**Consigne 1:**
Dans les lignes de données ci-dessous, remplacez « 描述 » par « 说明 » et recopiez-les sans rien modifier d'autre, s'il vous plaît. Laissez les images de côté dans votre réponse.

**Extrait du texte:**
☆ ☆ ☆
L’amende, ça me fait plutôt rigoler. La Suisse ne faisant pas partie de Schengen, ’y a qu’à attendre qu’il y ait prescription avant de retourner en Suisse, quitte à pas retourner à Davos l’an prochain, si des fois il y avait un Davos 2002…

La taule, par contre, c’est plus flippant. Surtout que j’ai convenu entretemps avec Magaly que je ne montrais sa carte que s’il s’agit d’un simple contrôle. Dans le cas d’une arrestation, je leur donne mon nom, pour que Magaly ne soit pas fichée à ma place. Mais comment savoir s’ils demandent mon nom juste pour faire connaissance, ou pour m’emmener ?

Un espoir me reste. A Prague ? ils avaient prévu un réseau pour faire passer ceux de Seattle. Peut-être qu’à Davos, on a un plan pour faire entrer ceux de Prague. Et puis il y a Malokette. J’ai de fortes présomptions pour penser qu’elle est dans le même cas que moi. Or elle fait partie des organisateurs. Elle y est déjà, c’est sûr.

Entretemps on est partis consulter Indymedia. Quelle misère. Ils ont essayé de passer en bus. Evidemment, ça n’a pas marché.
☆ ☆ ☆
**Consigne 2:**
Les affirmations suivantes sont-elles conformes à l'extrait ? Répondez par oui ou par non à chacune, en citant à l'identique les mots de l'extrait qui tranchent.
(a) La Suisse fait partie de Schengen.
(b) En cas d'arrestation, la personne qui raconte a convenu avec Magaly de donner son propre nom.
(c) La tentative de passage en bus a réussi.
☆ ☆ ☆
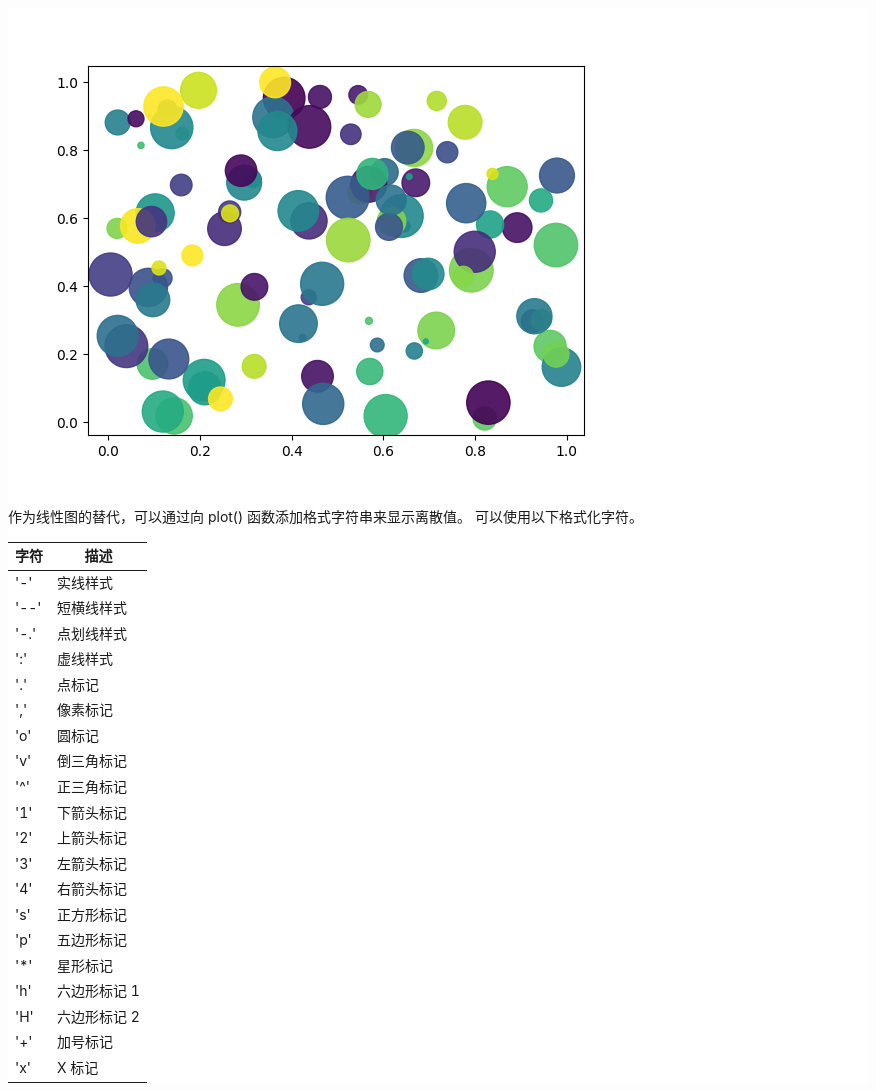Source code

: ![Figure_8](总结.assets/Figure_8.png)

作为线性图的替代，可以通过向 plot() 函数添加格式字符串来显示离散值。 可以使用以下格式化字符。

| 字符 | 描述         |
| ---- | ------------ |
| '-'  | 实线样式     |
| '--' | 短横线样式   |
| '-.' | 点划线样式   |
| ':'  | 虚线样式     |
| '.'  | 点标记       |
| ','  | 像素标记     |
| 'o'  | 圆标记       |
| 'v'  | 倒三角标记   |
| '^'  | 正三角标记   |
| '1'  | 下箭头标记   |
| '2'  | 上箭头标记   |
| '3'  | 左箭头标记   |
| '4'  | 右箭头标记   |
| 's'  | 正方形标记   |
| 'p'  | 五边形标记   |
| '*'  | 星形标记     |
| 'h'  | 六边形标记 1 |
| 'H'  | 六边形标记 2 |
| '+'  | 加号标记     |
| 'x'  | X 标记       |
☆ ☆ ☆
**Zone de réponse 1:**
Source code

: ![Figure_8](总结.assets/Figure_8.png)

作为线性图的替代，可以通过向 plot() 函数添加格式字符串来显示离散值。 可以使用以下格式化字符。

| 字符 | 说明         |
| ---- | ------------ |
| '-'  | 实线样式     |
| '--' | 短横线样式   |
| '-.' | 点划线样式   |
| ':'  | 虚线样式     |
| '.'  | 点标记       |
| ','  | 像素标记     |
| 'o'  | 圆标记       |
| 'v'  | 倒三角标记   |
| '^'  | 正三角标记   |
| '1'  | 下箭头标记   |
| '2'  | 上箭头标记   |
| '3'  | 左箭头标记   |
| '4'  | 右箭头标记   |
| 's'  | 正方形标记   |
| 'p'  | 五边形标记   |
| '*'  | 星形标记     |
| 'h'  | 六边形标记 1 |
| 'H'  | 六边形标记 2 |
| '+'  | 加号标记     |
| 'x'  | X 标记       |

**Zone de réponse 2:**
(a) Non : « La Suisse ne faisant pas partie de Schengen ».
(b) Oui : « Dans le cas d’une arrestation, je leur donne mon nom ».
(c) Non : « Evidemment, ça n’a pas marché. »